(PROVIDED TEXT)

# Explain plan operators Materialize offers several output formats for [`EXPLAIN PLAN`](/sql/explain-plan/) and debugging. LIR plans as rendered in [`mz_introspection.mz_lir_mapping`](../../reference/system-catalog/mz_introspection/#mz_lir_mapping) are deliberately succinct, while the plans in other formats give more detail. The decorrelated and optimized plans from `EXPLAIN DECORRELATED PLAN FOR ...`, `EXPLAIN LOCALLY OPTIMIZED PLAN FOR ...`, and `EXPLAIN OPTIMIZED PLAN FOR ...` are in a mid-level representation that is closer to LIR than SQL. The raw plans from `EXPLAIN RAW PLAN FOR ...` are closer to SQL (and therefore less indicative of how the query will actually run). **In fully optimized physical (LIR) plans (Default):** The following table lists the operators that are available in the LIR plan. - For those operators that require memory to maintain intermediate state, **Uses memory** is marked with **Yes**. - For those operators that expand the data size (either rows or columns), **Can increase data size** is marked with **Yes**.| Operator | Description | Example | | --- | --- | --- | | **Constant** | Always produces the same collection of rows. **Can increase data size:** No **Uses memory:** No | →Constant (2 rows) | | **Stream, Arranged, Index Lookup, Read** |

Produces rows from either an existing relation (source/view/materialized view/table) or from a previous CTE in the same plan. A parent Fused Map/Filter/Project operator can combine with this operator.

There are four types of Get.

Stream indicates that the results are not arranged in memory and will be streamed directly.
Arranged indicates that the results are arranged in memory.
Index Lookup indicates the results will be looked up in an existing [arrangement]((/get-started/arrangements/#arrangements).
Read indicates that the results are unarranged, and will be processed as they arrive.

**Can increase data size:** No **Uses memory:** No | Arranged materialize.public.t | | **Map/Filter/Project** |

Computes new columns (maps), filters columns, and projects away columns. Works row-by-row. Maps and filters will be printed, but projects will not.

These may be marked as Fused Map/Filter/Project, which means they will combine with the operator beneath them to run more efficiently.

(End PROVIDED TEXT)
(DATASET RECORDS)

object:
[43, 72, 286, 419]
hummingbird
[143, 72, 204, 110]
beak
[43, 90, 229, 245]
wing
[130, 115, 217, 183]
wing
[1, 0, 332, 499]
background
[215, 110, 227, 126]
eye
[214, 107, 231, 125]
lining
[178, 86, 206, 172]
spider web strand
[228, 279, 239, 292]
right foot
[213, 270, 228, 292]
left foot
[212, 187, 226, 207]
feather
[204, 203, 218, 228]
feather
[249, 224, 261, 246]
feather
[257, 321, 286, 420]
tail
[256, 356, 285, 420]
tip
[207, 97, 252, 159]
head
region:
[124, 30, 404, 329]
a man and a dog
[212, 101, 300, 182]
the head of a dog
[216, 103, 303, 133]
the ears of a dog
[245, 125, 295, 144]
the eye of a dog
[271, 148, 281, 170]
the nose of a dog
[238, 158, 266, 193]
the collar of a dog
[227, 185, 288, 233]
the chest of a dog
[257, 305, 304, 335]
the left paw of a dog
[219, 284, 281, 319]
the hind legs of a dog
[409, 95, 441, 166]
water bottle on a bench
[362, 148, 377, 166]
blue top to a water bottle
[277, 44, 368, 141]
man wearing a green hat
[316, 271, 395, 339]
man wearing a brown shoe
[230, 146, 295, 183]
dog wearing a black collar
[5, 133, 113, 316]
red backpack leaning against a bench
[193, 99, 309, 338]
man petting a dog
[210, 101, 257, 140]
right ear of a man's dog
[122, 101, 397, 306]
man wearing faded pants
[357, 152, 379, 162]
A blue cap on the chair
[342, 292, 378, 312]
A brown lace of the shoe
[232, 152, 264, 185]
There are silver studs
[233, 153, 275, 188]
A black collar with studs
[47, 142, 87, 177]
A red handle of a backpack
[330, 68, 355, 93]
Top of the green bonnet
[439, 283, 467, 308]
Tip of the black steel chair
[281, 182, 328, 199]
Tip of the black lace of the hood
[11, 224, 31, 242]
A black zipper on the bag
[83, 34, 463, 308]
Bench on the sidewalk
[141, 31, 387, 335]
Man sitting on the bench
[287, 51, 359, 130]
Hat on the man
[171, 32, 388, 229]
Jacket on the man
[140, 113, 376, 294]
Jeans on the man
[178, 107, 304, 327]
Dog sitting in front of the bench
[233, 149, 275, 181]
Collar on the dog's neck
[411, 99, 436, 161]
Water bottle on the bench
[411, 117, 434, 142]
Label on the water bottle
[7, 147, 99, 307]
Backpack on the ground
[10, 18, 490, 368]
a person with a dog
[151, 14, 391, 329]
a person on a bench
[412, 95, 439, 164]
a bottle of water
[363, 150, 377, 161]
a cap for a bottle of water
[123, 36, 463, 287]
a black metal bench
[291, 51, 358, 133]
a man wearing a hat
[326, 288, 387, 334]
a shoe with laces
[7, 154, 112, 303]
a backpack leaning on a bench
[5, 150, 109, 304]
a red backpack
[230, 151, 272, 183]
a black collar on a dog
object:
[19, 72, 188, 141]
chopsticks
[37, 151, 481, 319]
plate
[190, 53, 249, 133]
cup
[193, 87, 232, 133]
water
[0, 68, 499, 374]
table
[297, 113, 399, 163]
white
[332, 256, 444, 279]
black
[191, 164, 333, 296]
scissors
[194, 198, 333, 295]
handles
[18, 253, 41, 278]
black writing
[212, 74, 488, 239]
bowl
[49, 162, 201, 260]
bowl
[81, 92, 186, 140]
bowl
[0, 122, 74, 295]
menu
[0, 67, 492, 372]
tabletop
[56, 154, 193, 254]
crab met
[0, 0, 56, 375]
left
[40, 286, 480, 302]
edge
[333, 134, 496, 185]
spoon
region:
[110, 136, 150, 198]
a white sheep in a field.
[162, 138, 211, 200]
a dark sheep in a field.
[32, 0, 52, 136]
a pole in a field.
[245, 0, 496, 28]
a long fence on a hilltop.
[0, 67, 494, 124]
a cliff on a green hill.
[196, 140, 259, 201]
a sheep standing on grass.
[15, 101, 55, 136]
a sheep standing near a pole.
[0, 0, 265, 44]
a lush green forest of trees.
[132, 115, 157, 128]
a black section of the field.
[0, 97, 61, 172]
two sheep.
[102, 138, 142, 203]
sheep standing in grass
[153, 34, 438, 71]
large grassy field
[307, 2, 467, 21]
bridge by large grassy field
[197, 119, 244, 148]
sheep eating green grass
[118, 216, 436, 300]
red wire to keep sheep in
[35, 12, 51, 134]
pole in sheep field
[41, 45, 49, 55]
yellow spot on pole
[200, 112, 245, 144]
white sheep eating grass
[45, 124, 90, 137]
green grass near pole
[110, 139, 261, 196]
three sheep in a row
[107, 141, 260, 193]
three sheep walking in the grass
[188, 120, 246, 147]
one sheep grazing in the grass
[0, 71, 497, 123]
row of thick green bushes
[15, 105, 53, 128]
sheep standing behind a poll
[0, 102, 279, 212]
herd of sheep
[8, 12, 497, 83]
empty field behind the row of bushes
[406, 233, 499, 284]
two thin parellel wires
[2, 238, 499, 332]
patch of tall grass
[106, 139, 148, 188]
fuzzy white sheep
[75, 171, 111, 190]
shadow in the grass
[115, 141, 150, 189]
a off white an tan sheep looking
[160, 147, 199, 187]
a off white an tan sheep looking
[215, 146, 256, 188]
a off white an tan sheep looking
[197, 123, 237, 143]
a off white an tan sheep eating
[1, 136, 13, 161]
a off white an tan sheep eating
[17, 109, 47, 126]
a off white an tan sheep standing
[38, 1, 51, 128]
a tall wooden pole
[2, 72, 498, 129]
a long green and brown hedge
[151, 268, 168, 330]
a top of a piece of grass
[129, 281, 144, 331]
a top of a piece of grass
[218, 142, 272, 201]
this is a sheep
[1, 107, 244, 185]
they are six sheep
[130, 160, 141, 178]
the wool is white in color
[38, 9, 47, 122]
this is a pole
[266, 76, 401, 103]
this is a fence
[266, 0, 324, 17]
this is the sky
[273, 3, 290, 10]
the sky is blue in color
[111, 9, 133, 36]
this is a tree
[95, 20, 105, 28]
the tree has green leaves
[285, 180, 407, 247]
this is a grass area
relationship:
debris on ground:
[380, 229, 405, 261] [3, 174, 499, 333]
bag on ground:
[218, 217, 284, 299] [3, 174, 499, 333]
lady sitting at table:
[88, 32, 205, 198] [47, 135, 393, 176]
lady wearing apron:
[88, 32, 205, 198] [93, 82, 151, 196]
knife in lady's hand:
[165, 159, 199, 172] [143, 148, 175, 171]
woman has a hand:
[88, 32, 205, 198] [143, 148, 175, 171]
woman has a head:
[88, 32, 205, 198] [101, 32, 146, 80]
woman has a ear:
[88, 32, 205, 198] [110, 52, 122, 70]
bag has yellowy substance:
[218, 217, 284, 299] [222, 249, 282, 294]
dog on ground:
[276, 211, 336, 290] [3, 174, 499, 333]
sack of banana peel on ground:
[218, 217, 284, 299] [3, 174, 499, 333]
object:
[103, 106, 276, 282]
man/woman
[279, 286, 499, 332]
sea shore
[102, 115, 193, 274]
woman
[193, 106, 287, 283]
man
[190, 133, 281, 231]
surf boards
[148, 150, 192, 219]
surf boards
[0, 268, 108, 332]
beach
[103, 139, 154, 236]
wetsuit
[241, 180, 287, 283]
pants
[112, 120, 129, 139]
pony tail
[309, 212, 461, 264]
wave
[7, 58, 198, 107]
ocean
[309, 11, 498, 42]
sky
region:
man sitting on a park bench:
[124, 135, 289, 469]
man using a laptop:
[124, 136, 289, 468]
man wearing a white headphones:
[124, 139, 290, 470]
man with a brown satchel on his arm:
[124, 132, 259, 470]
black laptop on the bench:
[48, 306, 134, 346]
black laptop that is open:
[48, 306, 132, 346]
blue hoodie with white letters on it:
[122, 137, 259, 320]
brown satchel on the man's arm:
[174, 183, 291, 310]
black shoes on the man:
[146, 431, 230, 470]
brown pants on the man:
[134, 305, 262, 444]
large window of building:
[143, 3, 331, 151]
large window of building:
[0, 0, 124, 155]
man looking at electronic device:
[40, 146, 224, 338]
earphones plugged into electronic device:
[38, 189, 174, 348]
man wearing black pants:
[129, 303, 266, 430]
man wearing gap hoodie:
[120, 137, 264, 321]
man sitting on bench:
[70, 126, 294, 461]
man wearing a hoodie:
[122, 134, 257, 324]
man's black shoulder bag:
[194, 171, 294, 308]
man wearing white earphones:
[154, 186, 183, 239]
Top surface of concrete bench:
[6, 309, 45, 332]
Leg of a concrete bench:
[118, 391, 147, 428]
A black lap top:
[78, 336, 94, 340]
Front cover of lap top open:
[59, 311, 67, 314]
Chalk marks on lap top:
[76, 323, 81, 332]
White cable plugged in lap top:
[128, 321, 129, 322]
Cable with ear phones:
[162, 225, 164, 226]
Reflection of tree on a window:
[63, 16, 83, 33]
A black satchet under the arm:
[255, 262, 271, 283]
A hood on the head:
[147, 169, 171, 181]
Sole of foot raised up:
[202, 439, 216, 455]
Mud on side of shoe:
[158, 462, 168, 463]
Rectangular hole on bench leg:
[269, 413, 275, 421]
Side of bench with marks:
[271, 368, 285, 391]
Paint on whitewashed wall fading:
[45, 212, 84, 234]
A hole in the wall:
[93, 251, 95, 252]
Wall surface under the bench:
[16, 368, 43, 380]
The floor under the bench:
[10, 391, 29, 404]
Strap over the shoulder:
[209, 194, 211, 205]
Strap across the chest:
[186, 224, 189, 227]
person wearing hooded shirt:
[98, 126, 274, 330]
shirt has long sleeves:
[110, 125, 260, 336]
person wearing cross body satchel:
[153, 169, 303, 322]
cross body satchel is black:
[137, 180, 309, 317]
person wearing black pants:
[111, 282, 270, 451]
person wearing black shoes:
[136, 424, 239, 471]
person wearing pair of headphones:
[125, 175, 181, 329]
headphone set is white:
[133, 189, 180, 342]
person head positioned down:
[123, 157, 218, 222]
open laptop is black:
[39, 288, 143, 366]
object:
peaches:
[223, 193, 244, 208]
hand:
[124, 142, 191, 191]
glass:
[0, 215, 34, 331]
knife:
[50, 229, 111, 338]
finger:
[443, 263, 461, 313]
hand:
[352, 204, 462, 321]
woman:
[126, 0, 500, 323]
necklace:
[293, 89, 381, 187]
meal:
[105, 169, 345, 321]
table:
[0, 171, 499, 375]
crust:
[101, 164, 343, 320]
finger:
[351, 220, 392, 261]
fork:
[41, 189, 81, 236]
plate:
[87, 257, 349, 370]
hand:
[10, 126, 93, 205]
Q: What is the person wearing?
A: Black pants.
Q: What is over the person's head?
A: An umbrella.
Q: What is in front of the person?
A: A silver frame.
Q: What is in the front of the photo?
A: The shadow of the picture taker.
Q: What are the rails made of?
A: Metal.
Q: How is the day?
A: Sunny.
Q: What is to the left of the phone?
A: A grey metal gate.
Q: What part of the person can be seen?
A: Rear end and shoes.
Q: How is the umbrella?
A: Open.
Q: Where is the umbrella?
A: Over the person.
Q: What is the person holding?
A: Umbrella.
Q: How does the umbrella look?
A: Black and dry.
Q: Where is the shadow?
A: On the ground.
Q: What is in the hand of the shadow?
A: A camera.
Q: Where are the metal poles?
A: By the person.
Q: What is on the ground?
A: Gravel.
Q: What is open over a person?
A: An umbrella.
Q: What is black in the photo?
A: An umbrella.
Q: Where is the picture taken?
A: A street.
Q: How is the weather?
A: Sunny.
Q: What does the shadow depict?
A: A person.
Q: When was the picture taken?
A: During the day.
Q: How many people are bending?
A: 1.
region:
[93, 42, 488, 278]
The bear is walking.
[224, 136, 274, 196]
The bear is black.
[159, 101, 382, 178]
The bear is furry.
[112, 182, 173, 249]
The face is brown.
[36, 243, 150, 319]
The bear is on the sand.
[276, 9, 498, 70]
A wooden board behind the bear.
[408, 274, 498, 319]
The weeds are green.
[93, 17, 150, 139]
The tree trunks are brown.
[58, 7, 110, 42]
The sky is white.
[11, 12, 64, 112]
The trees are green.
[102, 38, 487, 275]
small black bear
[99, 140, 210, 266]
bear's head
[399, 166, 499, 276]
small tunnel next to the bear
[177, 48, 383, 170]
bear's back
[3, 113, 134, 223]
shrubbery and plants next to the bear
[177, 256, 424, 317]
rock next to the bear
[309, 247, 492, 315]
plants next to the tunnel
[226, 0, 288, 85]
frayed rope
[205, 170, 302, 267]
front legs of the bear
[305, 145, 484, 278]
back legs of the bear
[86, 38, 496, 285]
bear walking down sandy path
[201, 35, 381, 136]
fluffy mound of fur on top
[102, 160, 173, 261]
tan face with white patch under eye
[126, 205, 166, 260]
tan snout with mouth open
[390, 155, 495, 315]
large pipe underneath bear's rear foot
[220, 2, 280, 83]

(End DATASET RECORDS)

TASKS –
1. Name the four types of Get described in the explain plan operators page.
2. According to the explain plan operators page, which parts of a Map/Filter/Project operator are printed in the plan?
3. Please go on with the explain plan operators page from the point where it stops.
The collection entries are separate material and have no connection to the explain plan operators page.

RESPONSES BY ITEM NUMBER –
1. Stream, Arranged, Index Lookup, Read

2. Maps and filters are printed, but projects are not.

3.
**Can increase data size:** Each row may have more data, from the Map. Each row may also have less data, from the Project. There may be fewer rows, from the Filter. **Uses memory:** No |

→Map/Filter/Project   Filter: (#0{a} < 7)   Map: (#0{a} + #1{b})

| | **Table Function** |

Appends the result of some (one-to-many) table function to each row in the input.

A parent Fused Table Function unnest_list operator will fuse with its child GroupAggregate operator. Fusing these operator is part of how we efficiently compile window functions from SQL to dataflows.

A parent Fused Map/Filter/Project can combine with this operator.

**Can increase data size:** Depends on the table function used. **Uses memory:** No |

→Table Function generate_series(#0{a}, #1{b}, 1)   Input key: (#0{a})

| | **Differential Join, Delta Join** |

Both join operators indicate the join ordering selected.

Returns combinations of rows from each input whenever some equality predicates are true.

Joins will indicate the join order of their children, starting from 0. For example, Differential Join %1 » %0 will join its second child into its first.

The two joins differ in performance characteristics.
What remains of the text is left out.